The Cadillac of editors
Dreamweaver is the pink Cadillac of HTML editors. It succeeds because it does graphical and code-based coding equally well. In design mode, Dreamweaver is a gorgeous, cushy ride-along Web-design boulevard; in code (text-editing) mode, you’re a star mechanic in a NASCAR race. Dreamweaver has an amazing suite of features, including tools that clean up FrontPage and Word HTML, site-management tools, and a style editor. To top off the tank, Macromedia recently bought HomeSite and includes it for free with Dreamweaver, which can be configured to use HomeSite as its internal text editor. As Brennan noted, “If I need to think my way through it, then I use HomeSite; if I need to do it without thinking, Dreamweaver.”
Dreamweaver is much more expensive than other editors—over $200 per license—and the learning curve is steeper than most. Nevertheless, after a test drive, many Web designers are hooked; it’s like trading in a hand-me-down jalopy for your first new car. (Like most of the editors discussed in this column, Macromedia offers a free trial download for Dreamweaver.) I received a review copy of Dreamweaver for this column, and although I had to spend a few hours learning key features, I fell madly in love.

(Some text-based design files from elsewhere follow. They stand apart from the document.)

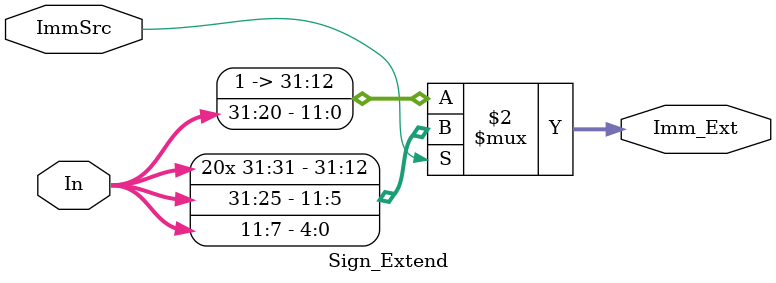
<source format=v>
module Sign_Extend (In,Imm_Ext,ImmSrc);

    input [31:0] In;
    input ImmSrc;
    output [31:0] Imm_Ext;

    assign Imm_Ext = (ImmSrc == 1'b1) ? ({{20{In[31]}},In[31:25],In[11:7]}) :
                                        {{20{1'b1}},In[31:20]};

endmodule

// for I-Type
// module Sign_Extend (In,Imm_Ext);

//     input [31:0] In;
//     output [31:0] Imm_Ext;

//     assign Imm_Ext = (In[31]) ? {{20{1'b1}},In[31:20]} :
//                                 {{20{1'b0}},In[31:20]};
    
// endmodule
</source>
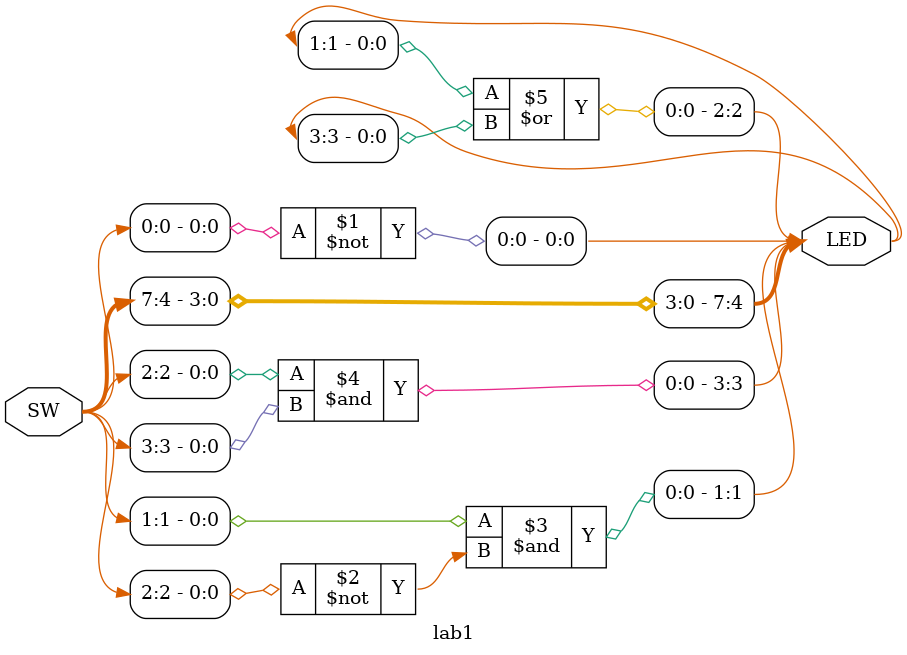
<source format=v>
`timescale 1ns / 1ps


module lab1(
    input [7:0] SW,
     output [7:0] LED
    );
    
    assign LED[0] = ~SW[0];
    assign LED[1] = SW[1] & ~SW[2];
    assign LED[3] = SW[2] & SW[3];
    assign LED[2] = LED[1] | LED[3];
    
    assign LED[7:4] = SW[7:4];
    
endmodule

</source>
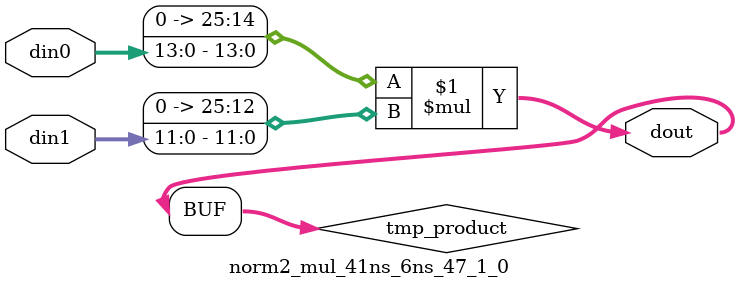
<source format=v>

`timescale 1 ns / 1 ps

 module norm2_mul_41ns_6ns_47_1_0(din0, din1, dout);
parameter ID = 1;
parameter NUM_STAGE = 0;
parameter din0_WIDTH = 14;
parameter din1_WIDTH = 12;
parameter dout_WIDTH = 26;

input [din0_WIDTH - 1 : 0] din0; 
input [din1_WIDTH - 1 : 0] din1; 
output [dout_WIDTH - 1 : 0] dout;

wire signed [dout_WIDTH - 1 : 0] tmp_product;
























assign tmp_product = $signed({1'b0, din0}) * $signed({1'b0, din1});











assign dout = tmp_product;





















endmodule

</source>
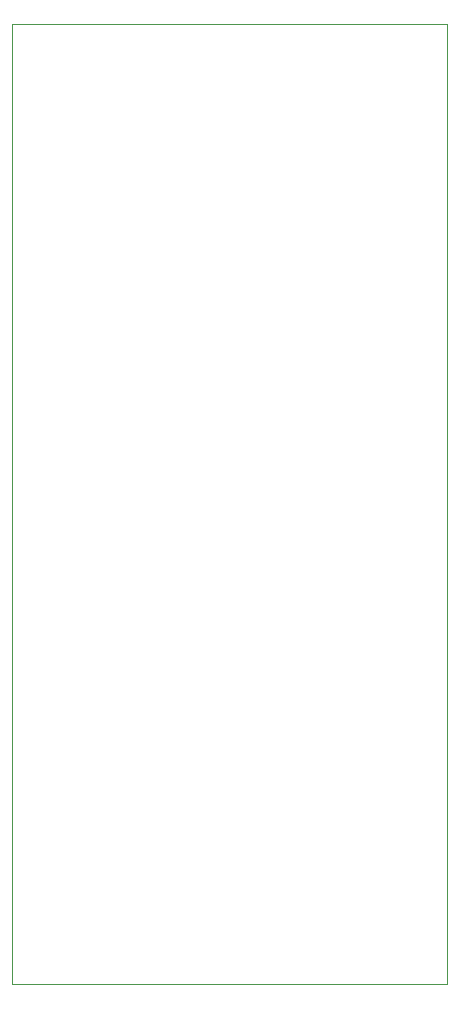
<source format=gbr>
%TF.GenerationSoftware,KiCad,Pcbnew,(6.0.10)*%
%TF.CreationDate,2022-12-23T07:28:00+11:00*%
%TF.ProjectId,bbc1770,62626331-3737-4302-9e6b-696361645f70,rev?*%
%TF.SameCoordinates,Original*%
%TF.FileFunction,Profile,NP*%
%FSLAX46Y46*%
G04 Gerber Fmt 4.6, Leading zero omitted, Abs format (unit mm)*
G04 Created by KiCad (PCBNEW (6.0.10)) date 2022-12-23 07:28:00*
%MOMM*%
%LPD*%
G01*
G04 APERTURE LIST*
%TA.AperFunction,Profile*%
%ADD10C,0.100000*%
%TD*%
G04 APERTURE END LIST*
D10*
X17780000Y-12700000D02*
X53340000Y-12700000D01*
X17780000Y-93980000D02*
X17780000Y-12700000D01*
X54610000Y-93980000D02*
X17780000Y-93980000D01*
X54610000Y-12700000D02*
X54610000Y-93980000D01*
X54610000Y-12700000D02*
X53340000Y-12700000D01*
M02*

</source>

“We moved from HotMetalPro to Dreamweaver and have been absolutely pleased by the ease of use and power of Dreamweaver,” said Denise A. Garofalo of the Mid-Hudson Library System in Poughkeepsie, New York. Despite the challenge of migrating from FrontPage to Dreamweaver, “we are very glad we decided to do it, in the long run,” agreed Margaret Hazel of the Oakland (Calif.) Public Library.
Go ahead and rebuild engines all you like. I’m shifting gears down the Freeway of Love!